== Segment start ==

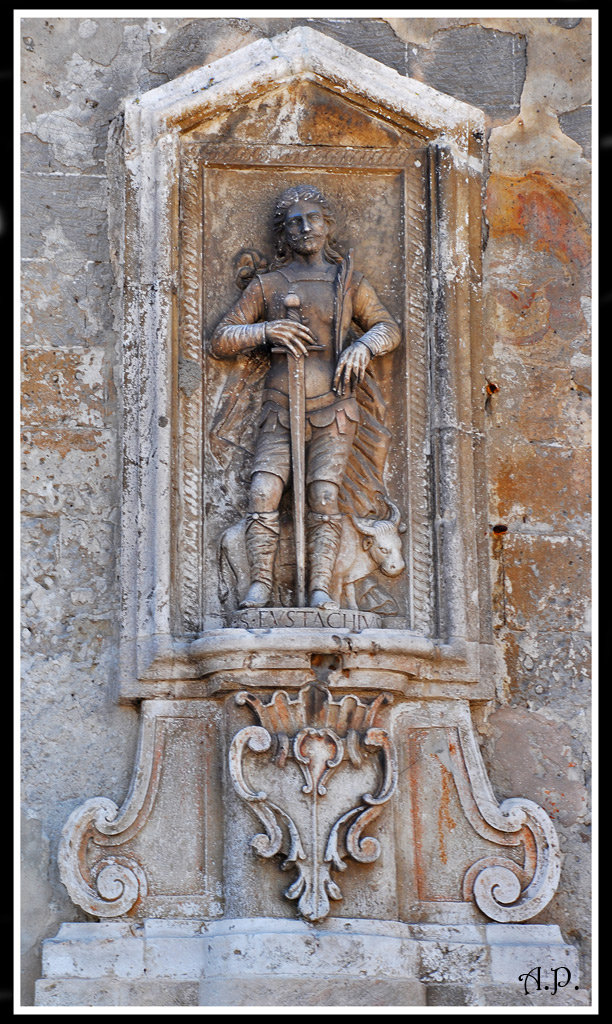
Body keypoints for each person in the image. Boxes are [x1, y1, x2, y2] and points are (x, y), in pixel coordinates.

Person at [210, 184, 400, 610]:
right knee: (262, 492)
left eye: (312, 218)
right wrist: (264, 330)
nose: (304, 227)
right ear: (283, 234)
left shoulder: (347, 282)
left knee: (324, 496)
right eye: (294, 222)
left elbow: (388, 327)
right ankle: (259, 581)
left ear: (327, 225)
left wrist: (363, 345)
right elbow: (221, 339)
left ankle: (320, 586)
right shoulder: (268, 285)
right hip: (281, 408)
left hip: (334, 410)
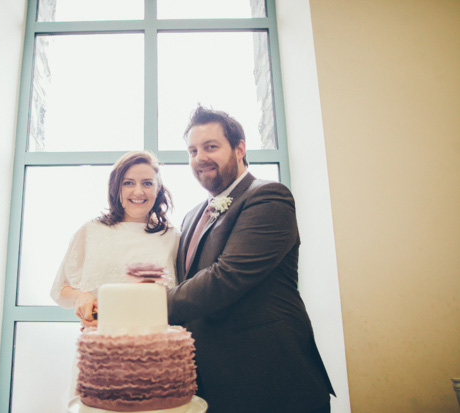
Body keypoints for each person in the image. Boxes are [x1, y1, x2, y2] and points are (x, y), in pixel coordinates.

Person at [166, 106, 335, 412]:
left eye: (210, 147)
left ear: (240, 148)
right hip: (208, 384)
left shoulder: (269, 197)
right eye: (192, 150)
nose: (199, 157)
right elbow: (187, 289)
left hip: (272, 380)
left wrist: (144, 305)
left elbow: (226, 277)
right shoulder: (191, 217)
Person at [50, 151, 179, 327]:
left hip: (157, 347)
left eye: (147, 183)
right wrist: (81, 296)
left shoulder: (173, 238)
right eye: (128, 183)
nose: (138, 191)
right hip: (99, 345)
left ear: (158, 190)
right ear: (116, 188)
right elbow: (59, 290)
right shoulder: (90, 232)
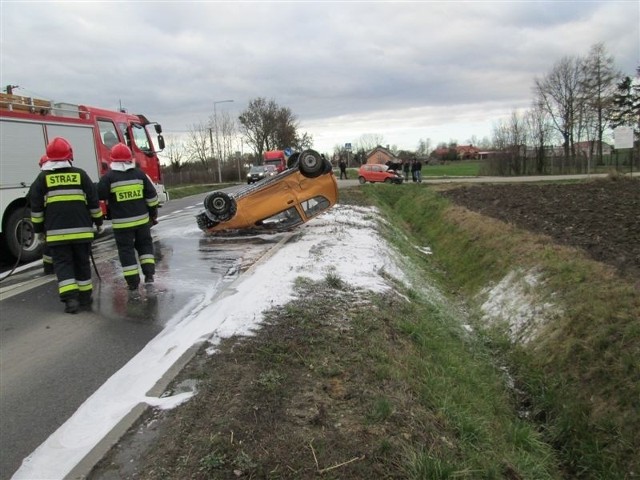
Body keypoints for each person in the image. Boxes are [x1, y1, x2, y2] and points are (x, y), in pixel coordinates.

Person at [29, 137, 104, 313]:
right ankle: (85, 298)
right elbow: (93, 201)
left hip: (56, 234)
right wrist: (99, 222)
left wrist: (39, 230)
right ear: (69, 154)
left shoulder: (42, 179)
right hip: (82, 232)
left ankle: (71, 301)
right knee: (82, 263)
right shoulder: (80, 174)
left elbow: (36, 207)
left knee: (63, 264)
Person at [98, 143, 159, 298]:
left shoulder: (109, 178)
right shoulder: (140, 175)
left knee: (126, 252)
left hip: (122, 225)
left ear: (113, 160)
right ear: (130, 159)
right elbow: (152, 198)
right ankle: (149, 276)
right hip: (142, 222)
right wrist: (153, 215)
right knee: (145, 248)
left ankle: (132, 283)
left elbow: (99, 195)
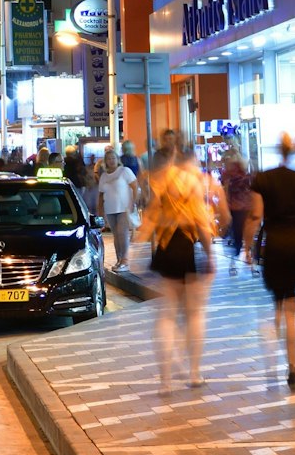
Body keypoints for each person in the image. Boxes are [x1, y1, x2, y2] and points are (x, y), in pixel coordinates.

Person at [136, 148, 219, 390]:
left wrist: (136, 248)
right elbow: (201, 222)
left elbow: (150, 217)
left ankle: (166, 381)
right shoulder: (191, 183)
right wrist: (210, 254)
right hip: (185, 245)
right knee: (194, 314)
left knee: (167, 315)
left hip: (165, 247)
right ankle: (193, 373)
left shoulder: (160, 181)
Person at [244, 134, 295, 388]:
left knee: (283, 306)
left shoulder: (263, 180)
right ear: (294, 151)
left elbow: (256, 215)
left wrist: (247, 248)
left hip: (275, 246)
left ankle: (279, 356)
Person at [94, 148, 138, 271]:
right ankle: (119, 259)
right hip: (110, 208)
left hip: (123, 207)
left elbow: (135, 186)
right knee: (116, 235)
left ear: (117, 159)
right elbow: (101, 194)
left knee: (122, 233)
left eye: (113, 158)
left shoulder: (124, 171)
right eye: (109, 159)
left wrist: (133, 202)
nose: (111, 161)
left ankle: (125, 260)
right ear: (105, 162)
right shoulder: (103, 176)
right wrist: (100, 211)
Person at [221, 155, 254, 273]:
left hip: (237, 208)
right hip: (241, 207)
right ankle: (244, 256)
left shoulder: (232, 177)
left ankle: (238, 258)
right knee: (242, 233)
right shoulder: (243, 177)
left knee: (238, 234)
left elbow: (226, 192)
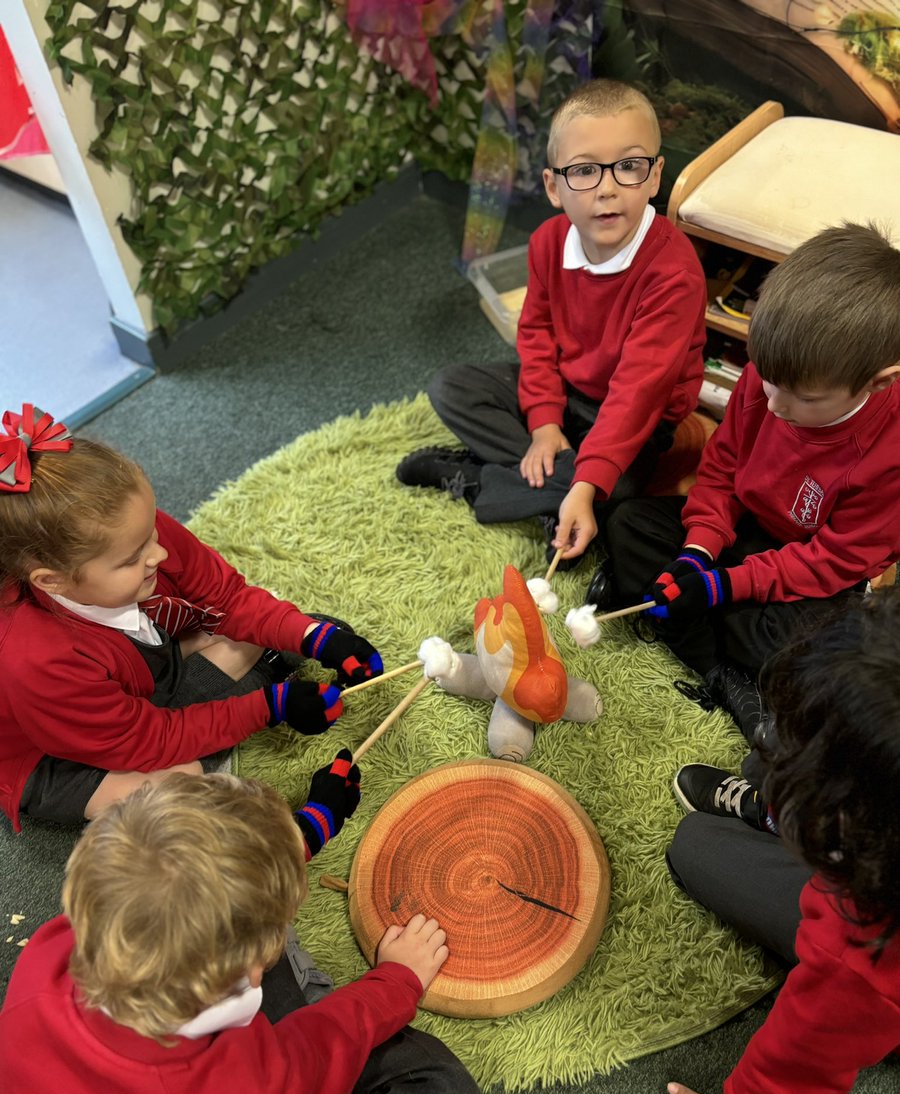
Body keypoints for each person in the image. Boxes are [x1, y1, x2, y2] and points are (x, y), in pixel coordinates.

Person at [0, 771, 490, 1094]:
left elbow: (181, 885)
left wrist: (294, 838)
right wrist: (397, 979)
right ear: (250, 968)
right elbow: (320, 1052)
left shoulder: (53, 948)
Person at [0, 406, 383, 832]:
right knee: (177, 793)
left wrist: (315, 637)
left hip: (134, 683)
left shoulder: (134, 536)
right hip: (60, 759)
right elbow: (149, 742)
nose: (159, 554)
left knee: (285, 621)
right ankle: (254, 684)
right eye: (133, 558)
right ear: (52, 580)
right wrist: (269, 707)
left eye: (152, 533)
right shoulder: (39, 658)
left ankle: (231, 675)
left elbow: (228, 597)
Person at [600, 222, 900, 735]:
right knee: (628, 521)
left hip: (811, 569)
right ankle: (719, 663)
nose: (776, 405)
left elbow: (833, 561)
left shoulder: (889, 452)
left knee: (824, 654)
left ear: (878, 382)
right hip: (740, 533)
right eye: (767, 380)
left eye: (804, 398)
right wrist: (698, 553)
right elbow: (719, 471)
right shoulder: (774, 378)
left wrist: (723, 586)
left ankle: (689, 637)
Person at [395, 78, 707, 569]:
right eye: (583, 171)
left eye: (628, 166)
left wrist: (588, 482)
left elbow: (638, 392)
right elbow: (536, 335)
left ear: (654, 176)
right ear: (553, 187)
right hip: (569, 393)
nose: (607, 188)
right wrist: (543, 421)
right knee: (452, 388)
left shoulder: (674, 272)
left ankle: (480, 480)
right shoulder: (546, 243)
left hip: (638, 415)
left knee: (615, 487)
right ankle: (554, 487)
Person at [662, 590, 900, 1094]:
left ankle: (773, 809)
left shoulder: (864, 956)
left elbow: (806, 1055)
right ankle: (774, 801)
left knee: (695, 845)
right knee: (764, 755)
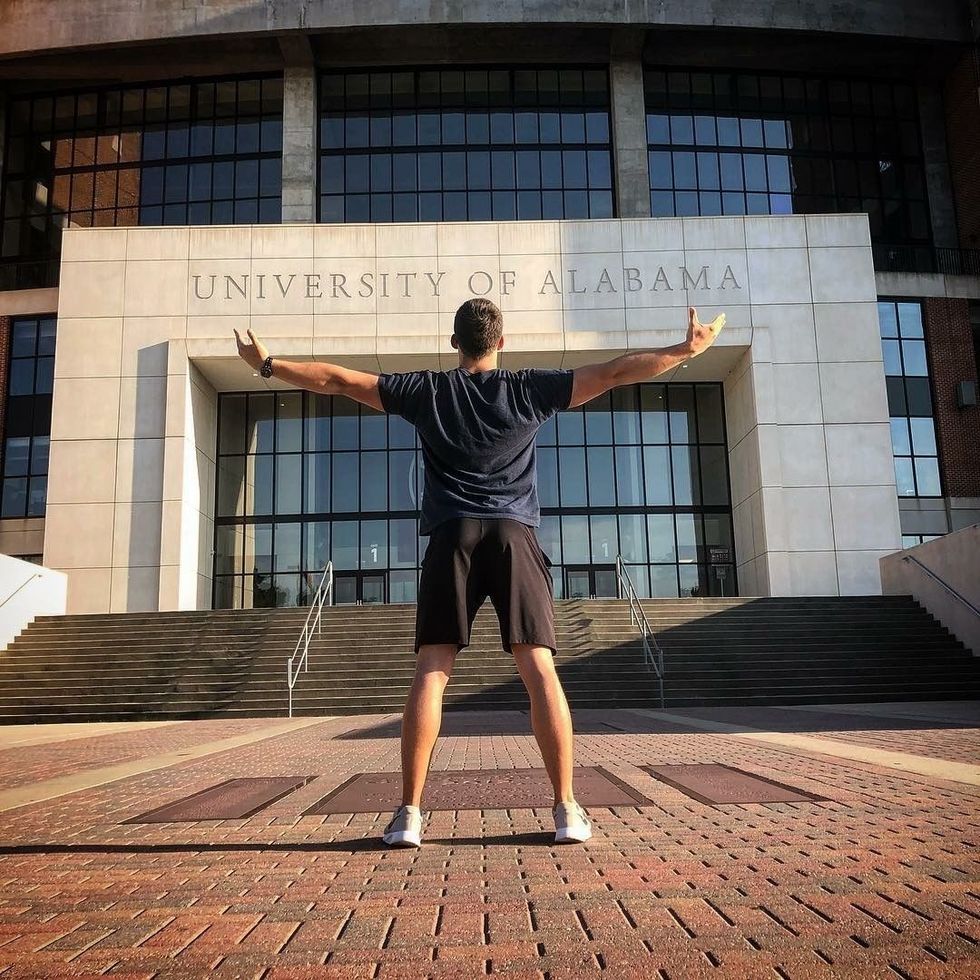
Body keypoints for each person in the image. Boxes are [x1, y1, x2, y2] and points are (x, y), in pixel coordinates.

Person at [234, 300, 725, 847]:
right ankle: (566, 810)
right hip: (514, 533)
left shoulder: (428, 392)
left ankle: (409, 815)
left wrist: (267, 365)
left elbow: (339, 380)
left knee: (433, 670)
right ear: (501, 341)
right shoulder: (527, 389)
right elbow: (614, 372)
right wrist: (686, 351)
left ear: (454, 343)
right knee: (539, 669)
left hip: (453, 536)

== Segment end ==

> [Work task]: Copy only these lines from the records above, exactly: the one with "right knee: (452, 388)", the one with "right shoulder: (527, 389)", and those between. Skip the pictures.

> [Written solution]:
right knee: (452, 388)
left shoulder: (674, 272)
left ankle: (480, 480)
right shoulder: (546, 243)
left hip: (638, 415)
left knee: (615, 487)
right ankle: (554, 487)
Person at [662, 590, 900, 1094]:
left ankle: (773, 809)
left shoulder: (864, 956)
left elbow: (806, 1055)
right ankle: (774, 801)
left knee: (695, 845)
right knee: (764, 755)
Body keypoints for each person in the image. Boxes are [x1, y1, x2, y2] and points are (x, y), in pixel coordinates.

Person at [234, 300, 725, 847]:
right ankle: (566, 810)
right hip: (514, 533)
left shoulder: (428, 392)
left ankle: (409, 815)
left wrist: (267, 365)
left elbow: (339, 380)
left knee: (433, 670)
right ear: (501, 341)
right shoulder: (527, 389)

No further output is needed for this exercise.